Navigating Imprecision in Relevance Assessments on the Road to Total Recall: Roger and Me

Gordon V. Cormack & Maura R. Grossman

To appear in Proceedings of SIGIR 2017

Download authors' copy

Permanent DOI link

Abstract

Abstract Technology-assisted review ("TAR") systems seek to achieve "total recall"; that is, to approach, as nearly as possible, the ideal of 100% recall and 100% precision, with minimal human effort. The literature reports that TAR methods using relevance feedback can achieve considerably greater than the 65% recall and 65% precision reported by Voorhees in 2000 as the "practical upper bound on retrieval performance . . . since that is the level at which humans agree with one another?" (Variations in Relevance Judgments and the Measurement of Retrieval Effectiveness (36 Info. Proc. Mgmt. 697). This work argues that in order to build---as well as to evaluate---TAR systems that approach 100% recall and 100% precision, it is necessary to model human assessment, not as absolute ground truth, but as an indirect indicator of the amorphous property known as "relevance." The choice of model impacts both the evaluation of system effectiveness, as well as the in vitro simulation of relevance feedback. Models are presented that better fit available data than the infallible ground-truth model.
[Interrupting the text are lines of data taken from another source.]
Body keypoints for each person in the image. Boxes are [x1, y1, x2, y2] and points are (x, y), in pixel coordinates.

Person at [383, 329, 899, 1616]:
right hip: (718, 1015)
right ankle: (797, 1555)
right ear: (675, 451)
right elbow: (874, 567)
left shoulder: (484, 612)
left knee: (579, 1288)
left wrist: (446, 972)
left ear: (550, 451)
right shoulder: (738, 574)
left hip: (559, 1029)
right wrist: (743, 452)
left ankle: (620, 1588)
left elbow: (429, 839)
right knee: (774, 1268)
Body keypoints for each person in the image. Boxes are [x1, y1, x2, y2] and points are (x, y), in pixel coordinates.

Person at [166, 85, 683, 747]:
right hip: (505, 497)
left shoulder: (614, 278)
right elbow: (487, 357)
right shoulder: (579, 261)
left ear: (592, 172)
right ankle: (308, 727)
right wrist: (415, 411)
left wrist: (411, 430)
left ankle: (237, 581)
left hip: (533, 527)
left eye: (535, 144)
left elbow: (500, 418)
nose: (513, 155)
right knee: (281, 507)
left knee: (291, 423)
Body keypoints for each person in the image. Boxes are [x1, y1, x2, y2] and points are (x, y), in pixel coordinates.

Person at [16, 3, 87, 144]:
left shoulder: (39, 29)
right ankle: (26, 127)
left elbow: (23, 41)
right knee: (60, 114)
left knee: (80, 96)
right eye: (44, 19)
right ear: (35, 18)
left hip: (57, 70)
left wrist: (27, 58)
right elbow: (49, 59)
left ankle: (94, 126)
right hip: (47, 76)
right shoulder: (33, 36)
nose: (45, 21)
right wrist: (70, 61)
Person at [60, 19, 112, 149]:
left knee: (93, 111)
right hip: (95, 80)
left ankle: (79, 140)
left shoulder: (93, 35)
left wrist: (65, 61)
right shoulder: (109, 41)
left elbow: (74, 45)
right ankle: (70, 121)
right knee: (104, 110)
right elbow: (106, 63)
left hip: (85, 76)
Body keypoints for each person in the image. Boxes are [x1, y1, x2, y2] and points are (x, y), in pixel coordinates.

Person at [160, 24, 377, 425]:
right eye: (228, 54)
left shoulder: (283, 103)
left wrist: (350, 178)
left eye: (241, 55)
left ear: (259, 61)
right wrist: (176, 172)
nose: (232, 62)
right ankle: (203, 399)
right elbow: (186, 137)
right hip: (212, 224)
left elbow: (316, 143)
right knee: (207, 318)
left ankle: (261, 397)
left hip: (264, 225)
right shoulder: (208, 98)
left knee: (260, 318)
These models suggest ways to improve TAR-system effectiveness so that hybrid human-computer systems can improve on both the accuracy and efficiency of human review alone. This hypothesis is tested by simulating TAR using two datasets: the TREC 4 AdHoc collection, and a dataset consisting of 400,000 email messages that were manually reviewed and classified by a single individual, Roger, in his official capacity as Senior State Records Archivist. The results using the TREC 4 data show that TAR achieves higher recall and higher precision than the assessments by either of two independent NIST assessors, and blind adjudication conducted by Roger, more than two years after his original email review, shows that he could have achieved the same recall and better precision, while reviewing substantially less than 400,000 emails, had he employed TAR in place of exhaustive manual review.